Berry, who will retire after the election, says the race between LaRaviere and his opponent, association Vice President Kenneth Hunter, appeared tight before LaRaviere’s reassignment. Ballots will be mailed out to up to 1,500 association members next week, and votes will be counted May 20. Berry has held the presidency for 12 years, under six CPS administrations.

Hunter, a retired principal from Prosser Career Academy in Belmont-Cragin, says he’s not sure whether the extra media attention on LaRaviere will lead to a larger turnout among members, which include assistant principals and other administrators along with principals.

Kenneth Hunter
Kenneth Hunter

“I’d love to get some of his publicity, but I’m not sure I want to get it the way he’s getting it,” Hunter said. “I thought, it will either make him a martyr or a pariah, and it’s done a bit of both.”

Hunter’s campaign, centered on open and increased communication between principals, CPS and state legislators, has appealed to more conservative members, according to Berry.

Because state law prohibits administrators from unionizing, Hunter says the key to getting things done is all “about the relationship we have with CPS” and a willingness to sit down and negotiate.

LaRaviere’s campaign also calls for increased communication, especially between school leaders and education-based groups such as Generation All, an initiative of The Chicago Community Trust. Under LaRaviere’s leadership, the association would become “member-driven” and link administrators with similar problems together to brainstorm solutions and create change.

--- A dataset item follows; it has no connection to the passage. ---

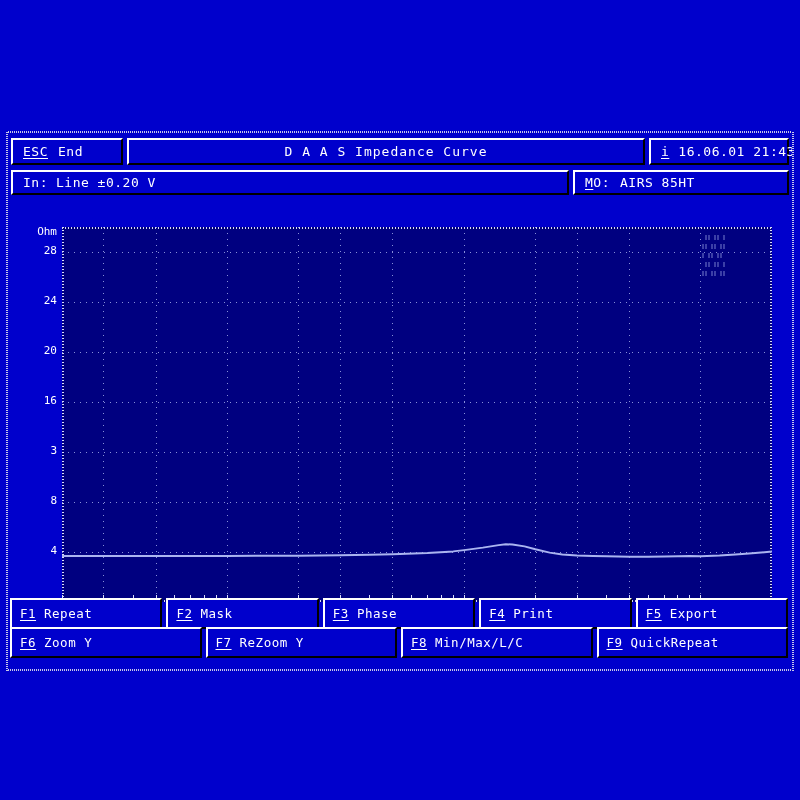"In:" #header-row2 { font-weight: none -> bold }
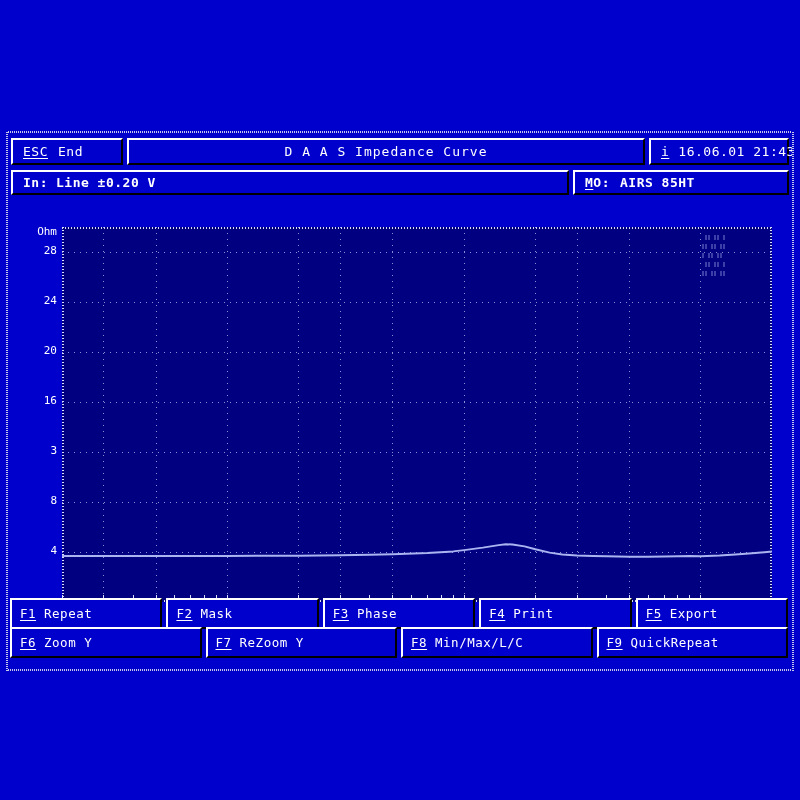"F1" #fkey-row1, #fkey-row2 { height: 31px -> 25px; left: 4px -> 10px }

LaRaviere also wants to be involved in policy and help educators “live up to our responsibility to be public advocates,” but says members would never have to participate beyond their personal comfort level.

Still, some members have expressed concern that LaRaviere’s controversial past may force administrators into an activist role that would distract them from their jobs and have a negative impact on the association’s image.

Last year, he spoke out against the PARCC exam and overtesting in public schools, leading over 50 percent of students at Blaine to opt out of the national exam, one of the reasons the district failed to meet Illinois’ requirement to test at least 95 percent of students. The state threatened punitive measures, including potential budget cuts, should CPS schools not meet the requirement again this year.

Meanwhile, LaRaviere has made one thing clear: “I was put on the ballot and I will remain on the ballot.”